A pain management clinic was sending patients home with prescriptions for braces, walkers, and other durable medical equipment — but the DME side of that process didn't really exist. Referrals came in on paper and got lost. Insurance eligibility was checked manually, sometimes after the fitting had already happened. Billing was reactive. Patients waited weeks for equipment they should have received in days.
They were lacking a system.
If the failure modes are at the seams, the fix isn't more people. It's a better system.
Over three years I designed and stood up four things in parallel — workflow, software, team, relationships. Each one reinforced the others.
Referral → eligibility → intake → fitting → delivery → billing → follow-up. Every step has a clear owner, input, and output. SOPs for each handoff.
Patient status dashboards. L-code reimbursement lookup. ICD-10 billable checker tied to Medicare policy. The tools enforce the workflow so steps can't be skipped.
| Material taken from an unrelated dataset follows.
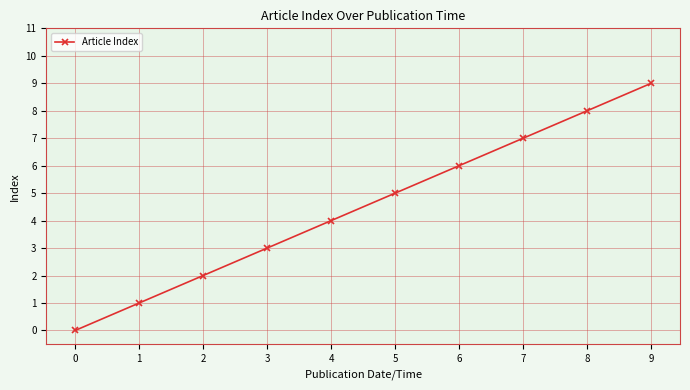

Reading right to left, extract all data points from this chart.

9=9	8=8	7=7	6=6	5=5	4=4	3=3	2=2	1=1	0=0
Built and led teams across onsite (intake/fitting), offshore (eligibility/docs), billing, and insurance follow-up. Hired, trained, wrote the playbooks.
Direct accountability for the partnerships. Regular reviews, escalation paths, feedback loops — when something breaks at the clinic, we hear about it the same day.
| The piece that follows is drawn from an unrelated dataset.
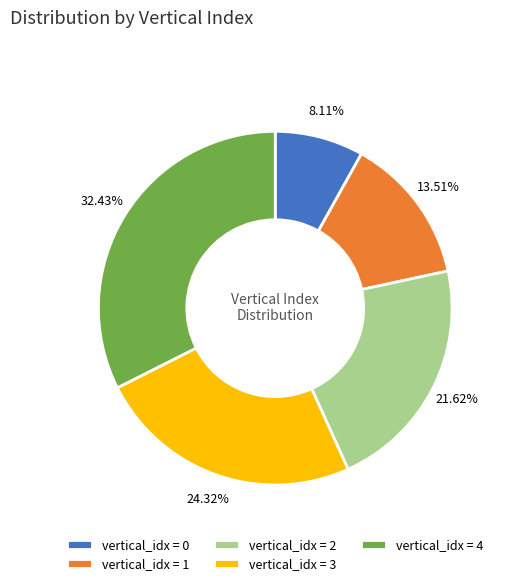

Between vertical_idx = 0 and vertical_idx = 4, which is larger?

vertical_idx = 4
For the first year I tried to make spreadsheets and Slack do the job, and the workflow kept breaking at the same seams. The custom tools were a force multiplier the moment I shipped them — and in hindsight, the time spent patching broken handoffs was more expensive than the time it would have taken to build the tools sooner.
Most operational problems in healthcare aren't medical problems. They're design problems wearing a clipboard. Bracetek is the version of that observation I got to follow all the way through — design the system, build the software, run the team, own the outcome.
I'm looking for more of this work. Ops or PM roles where someone needs a system designed, built, and run — not just diagrammed and handed off.